The world of flexible working has evolved over the last two years as the ‘work from home’ mandate demonstrated how productive remote working could be. With more and more people seeking flexibility foremost over salary for a better work life balance, employers and government are taking notice! But with only 27% of jobs being advertised as ‘open to flexibility’ and 84%+ people seeking flexibility (according to Timewise research), how can you ensure you get the flexibility you need as you return to work?
Nikki Slowey, Co-Founder of Flexibility Works had some great tips for members of our Women Returners Professional Network in a webinar we co-hosted.
While employers may not have explicitly stated that a new role is open to flexibility, they may well be happy to consider it for the right candidate. This is even more likely at the moment, as vacancies are at their highest level since 2001.

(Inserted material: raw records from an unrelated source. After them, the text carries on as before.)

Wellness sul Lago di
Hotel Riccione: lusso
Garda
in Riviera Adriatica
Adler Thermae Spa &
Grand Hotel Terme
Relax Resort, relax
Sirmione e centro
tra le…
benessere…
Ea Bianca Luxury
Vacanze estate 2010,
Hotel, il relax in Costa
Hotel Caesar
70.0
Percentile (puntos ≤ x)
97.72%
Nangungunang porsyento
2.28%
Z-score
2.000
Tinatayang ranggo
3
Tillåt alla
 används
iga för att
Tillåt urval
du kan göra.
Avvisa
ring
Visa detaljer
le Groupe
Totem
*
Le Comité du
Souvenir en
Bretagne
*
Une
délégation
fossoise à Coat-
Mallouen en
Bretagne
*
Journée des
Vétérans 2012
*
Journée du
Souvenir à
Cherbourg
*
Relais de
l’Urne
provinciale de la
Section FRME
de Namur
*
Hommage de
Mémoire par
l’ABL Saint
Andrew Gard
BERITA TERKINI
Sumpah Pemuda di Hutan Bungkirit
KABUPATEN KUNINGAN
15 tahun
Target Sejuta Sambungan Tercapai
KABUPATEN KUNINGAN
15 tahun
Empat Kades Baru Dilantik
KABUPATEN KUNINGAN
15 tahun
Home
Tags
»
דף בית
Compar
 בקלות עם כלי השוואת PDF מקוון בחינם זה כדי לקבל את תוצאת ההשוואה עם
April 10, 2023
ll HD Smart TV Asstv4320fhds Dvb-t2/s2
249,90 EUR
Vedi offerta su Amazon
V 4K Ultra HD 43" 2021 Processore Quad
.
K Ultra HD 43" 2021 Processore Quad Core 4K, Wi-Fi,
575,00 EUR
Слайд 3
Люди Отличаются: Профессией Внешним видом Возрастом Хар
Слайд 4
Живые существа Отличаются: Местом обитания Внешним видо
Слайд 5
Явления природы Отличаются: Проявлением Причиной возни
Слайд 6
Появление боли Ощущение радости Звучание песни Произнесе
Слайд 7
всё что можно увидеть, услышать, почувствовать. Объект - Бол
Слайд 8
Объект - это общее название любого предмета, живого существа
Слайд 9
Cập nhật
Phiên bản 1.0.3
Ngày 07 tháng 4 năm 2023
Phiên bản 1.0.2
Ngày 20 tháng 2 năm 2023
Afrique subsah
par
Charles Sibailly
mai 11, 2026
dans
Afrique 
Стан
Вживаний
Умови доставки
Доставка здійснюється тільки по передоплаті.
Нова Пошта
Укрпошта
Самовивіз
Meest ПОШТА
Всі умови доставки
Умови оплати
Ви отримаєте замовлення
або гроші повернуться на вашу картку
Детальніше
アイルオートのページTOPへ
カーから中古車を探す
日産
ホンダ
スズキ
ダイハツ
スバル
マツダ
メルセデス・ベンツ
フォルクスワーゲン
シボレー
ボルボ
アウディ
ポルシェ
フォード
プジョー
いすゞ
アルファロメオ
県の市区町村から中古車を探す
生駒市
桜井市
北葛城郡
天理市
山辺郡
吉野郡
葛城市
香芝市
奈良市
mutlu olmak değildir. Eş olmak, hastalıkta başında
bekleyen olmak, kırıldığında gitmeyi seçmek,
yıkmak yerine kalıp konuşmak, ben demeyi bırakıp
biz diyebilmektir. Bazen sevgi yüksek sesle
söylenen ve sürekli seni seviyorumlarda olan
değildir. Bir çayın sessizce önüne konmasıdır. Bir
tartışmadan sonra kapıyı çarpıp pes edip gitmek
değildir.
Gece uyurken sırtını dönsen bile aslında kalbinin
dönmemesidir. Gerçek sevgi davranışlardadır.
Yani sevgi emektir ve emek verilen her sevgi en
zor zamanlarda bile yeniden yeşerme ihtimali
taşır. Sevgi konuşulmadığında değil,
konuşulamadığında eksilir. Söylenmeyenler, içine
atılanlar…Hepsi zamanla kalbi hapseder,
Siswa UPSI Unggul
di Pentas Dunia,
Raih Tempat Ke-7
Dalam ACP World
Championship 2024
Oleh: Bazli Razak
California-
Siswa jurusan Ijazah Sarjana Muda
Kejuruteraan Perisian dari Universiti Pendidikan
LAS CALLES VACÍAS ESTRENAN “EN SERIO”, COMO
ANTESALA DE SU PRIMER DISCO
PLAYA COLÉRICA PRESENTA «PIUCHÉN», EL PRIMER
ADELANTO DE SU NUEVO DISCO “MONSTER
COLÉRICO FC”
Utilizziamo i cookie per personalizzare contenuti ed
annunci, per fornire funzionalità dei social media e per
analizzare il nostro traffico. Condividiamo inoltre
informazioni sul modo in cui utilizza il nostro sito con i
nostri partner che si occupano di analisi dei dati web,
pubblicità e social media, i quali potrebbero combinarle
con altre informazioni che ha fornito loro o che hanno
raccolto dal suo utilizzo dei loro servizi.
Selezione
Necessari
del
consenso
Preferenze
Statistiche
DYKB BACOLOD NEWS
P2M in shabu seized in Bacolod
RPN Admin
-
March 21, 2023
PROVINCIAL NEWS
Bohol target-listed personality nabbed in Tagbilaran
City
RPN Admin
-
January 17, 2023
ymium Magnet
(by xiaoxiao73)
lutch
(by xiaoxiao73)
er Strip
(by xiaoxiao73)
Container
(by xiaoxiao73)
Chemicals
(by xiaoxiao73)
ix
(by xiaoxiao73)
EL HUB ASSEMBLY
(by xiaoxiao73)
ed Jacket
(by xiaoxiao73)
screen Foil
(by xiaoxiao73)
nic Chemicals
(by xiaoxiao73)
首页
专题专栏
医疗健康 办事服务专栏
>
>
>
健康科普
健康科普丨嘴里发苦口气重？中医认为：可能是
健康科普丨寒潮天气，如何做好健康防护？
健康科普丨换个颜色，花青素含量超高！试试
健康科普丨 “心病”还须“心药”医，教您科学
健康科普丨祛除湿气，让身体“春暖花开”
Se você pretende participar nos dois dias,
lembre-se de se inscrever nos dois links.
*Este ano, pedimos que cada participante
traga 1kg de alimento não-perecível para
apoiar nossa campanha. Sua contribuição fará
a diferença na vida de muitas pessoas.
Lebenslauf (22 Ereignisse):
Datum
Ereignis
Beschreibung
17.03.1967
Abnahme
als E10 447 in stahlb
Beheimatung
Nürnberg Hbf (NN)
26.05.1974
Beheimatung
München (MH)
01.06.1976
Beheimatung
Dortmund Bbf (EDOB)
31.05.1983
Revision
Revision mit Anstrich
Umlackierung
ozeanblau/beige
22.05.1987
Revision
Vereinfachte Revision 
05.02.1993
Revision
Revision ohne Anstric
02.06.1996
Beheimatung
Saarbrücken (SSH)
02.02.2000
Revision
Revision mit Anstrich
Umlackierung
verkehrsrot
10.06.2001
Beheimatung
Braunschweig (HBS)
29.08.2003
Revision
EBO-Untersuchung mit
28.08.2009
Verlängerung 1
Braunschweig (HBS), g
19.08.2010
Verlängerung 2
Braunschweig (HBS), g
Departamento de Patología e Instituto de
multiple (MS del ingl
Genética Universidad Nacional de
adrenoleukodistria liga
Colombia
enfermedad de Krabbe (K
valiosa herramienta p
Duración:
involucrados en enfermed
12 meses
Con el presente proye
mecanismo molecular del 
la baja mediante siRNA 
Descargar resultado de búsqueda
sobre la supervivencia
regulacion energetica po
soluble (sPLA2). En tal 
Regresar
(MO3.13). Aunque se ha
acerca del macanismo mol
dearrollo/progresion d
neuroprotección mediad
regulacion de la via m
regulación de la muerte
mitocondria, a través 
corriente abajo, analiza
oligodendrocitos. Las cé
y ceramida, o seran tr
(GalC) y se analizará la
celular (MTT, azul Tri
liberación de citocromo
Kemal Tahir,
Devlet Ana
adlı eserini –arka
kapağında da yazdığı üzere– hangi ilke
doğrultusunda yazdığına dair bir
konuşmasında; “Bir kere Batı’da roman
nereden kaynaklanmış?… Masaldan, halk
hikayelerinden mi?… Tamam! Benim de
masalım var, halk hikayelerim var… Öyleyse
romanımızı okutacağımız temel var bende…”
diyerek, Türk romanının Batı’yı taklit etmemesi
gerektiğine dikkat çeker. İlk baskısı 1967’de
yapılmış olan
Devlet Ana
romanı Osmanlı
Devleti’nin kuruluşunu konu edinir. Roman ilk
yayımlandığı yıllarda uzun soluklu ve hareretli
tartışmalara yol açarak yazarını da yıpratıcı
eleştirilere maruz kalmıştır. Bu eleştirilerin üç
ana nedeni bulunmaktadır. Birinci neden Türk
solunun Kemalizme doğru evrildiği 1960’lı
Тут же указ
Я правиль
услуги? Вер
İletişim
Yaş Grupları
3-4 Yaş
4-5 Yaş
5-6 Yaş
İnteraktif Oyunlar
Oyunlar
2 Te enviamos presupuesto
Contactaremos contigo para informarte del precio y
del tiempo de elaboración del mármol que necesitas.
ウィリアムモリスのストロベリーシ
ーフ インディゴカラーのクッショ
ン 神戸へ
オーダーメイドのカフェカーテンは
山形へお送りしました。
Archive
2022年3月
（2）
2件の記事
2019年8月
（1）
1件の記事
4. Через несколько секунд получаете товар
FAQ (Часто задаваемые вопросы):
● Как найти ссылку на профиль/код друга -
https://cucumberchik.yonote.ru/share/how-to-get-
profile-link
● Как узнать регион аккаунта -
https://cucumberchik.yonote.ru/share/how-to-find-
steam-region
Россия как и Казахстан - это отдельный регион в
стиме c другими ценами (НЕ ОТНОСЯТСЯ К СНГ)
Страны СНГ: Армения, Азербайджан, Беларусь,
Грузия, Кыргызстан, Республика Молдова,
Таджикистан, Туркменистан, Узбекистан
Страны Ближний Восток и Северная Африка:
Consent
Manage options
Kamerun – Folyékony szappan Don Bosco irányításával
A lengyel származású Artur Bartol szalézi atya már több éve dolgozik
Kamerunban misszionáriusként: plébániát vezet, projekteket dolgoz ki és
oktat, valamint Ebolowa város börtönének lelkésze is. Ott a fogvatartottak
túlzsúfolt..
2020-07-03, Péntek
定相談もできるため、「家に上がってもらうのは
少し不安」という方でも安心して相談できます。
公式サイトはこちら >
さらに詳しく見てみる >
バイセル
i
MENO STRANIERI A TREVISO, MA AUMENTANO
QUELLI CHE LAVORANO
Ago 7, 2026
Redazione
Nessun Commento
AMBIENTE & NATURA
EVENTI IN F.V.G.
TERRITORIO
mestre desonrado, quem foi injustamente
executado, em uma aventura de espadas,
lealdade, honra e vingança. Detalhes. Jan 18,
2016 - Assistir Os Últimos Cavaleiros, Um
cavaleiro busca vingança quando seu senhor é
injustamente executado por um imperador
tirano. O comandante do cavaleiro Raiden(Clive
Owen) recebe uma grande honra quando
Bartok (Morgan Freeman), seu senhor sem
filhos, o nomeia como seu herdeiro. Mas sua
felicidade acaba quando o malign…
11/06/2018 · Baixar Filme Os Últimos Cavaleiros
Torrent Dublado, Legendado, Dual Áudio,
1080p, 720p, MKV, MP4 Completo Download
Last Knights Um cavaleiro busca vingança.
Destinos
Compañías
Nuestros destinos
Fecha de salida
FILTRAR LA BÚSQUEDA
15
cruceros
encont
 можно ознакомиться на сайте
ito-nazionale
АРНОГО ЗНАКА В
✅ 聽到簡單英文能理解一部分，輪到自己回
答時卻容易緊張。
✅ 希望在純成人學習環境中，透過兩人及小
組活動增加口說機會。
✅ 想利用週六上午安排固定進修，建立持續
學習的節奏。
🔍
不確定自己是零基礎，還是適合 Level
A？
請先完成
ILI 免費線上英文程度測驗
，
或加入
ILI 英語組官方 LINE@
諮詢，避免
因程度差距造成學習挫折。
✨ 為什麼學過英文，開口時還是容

The three pillars of flexibility
When considering flexibility, Nikki advised that you think about what flexibility you need. What are the responsibilities you have that you need to consider as you return to work? Taking this into account, the three areas to reflect on are:
Where you want to work – at home, in the office, at the client site, in a shared work space
When you want to work – 9-5, core hours but flex to start or finish early/late, compressed hours, term time
How much you want to work – full time, part time, annualised hours
Within this, Nikki advises that it’s important to think about both your non-negotiables and your negotiables. For example your non-negotiable may be that you want to work part time, but your negotiable may be that you’re happy to flex the days you work according to your employer’s needs. Given that flexible working needs to work for both the employee and employer, a level of flexibility on your part is highly recommended.
When to ask about flexibility?
While the statutory right for all employees to request flexibility kicks in after 26 continuous weeks in employment (Children and Families Act 2014), many of you will be looking for flexibility from Day 1. There are a few options here and it’s very much a personal choice as to what you feel most comfortable with.
One option is to proactively and confidently raise it at interview, but not at the start. Wait until the interview’s been going well and you’ve had the opportunity to demonstrate your fantastic skills and experience and fit for the role. You could refer to previous examples of when you’ve worked flexibly, and how successful this was, to prove how this could work.
You may prefer to wait until you’ve received a job offer and then to negotiate flexibility, in the same way that you’d negotiate other terms such a salary, at the point at which you have maximum negotiating power!
Either way, being clear about balancing your needs with your employer’s needs is the way forward. Make sure that what you’re requesting can work with the demands of the job.
Flexible working is definitely here to stay. More and more employers are citing evidence of the real business benefits of flexible working, such as increased employee engagement, retention, loyalty and productivity as well as increased employee wellbeing and reduced absence. There has never been a better time to think about what flex you need and to confidently and proactively discuss it with your (future) employer.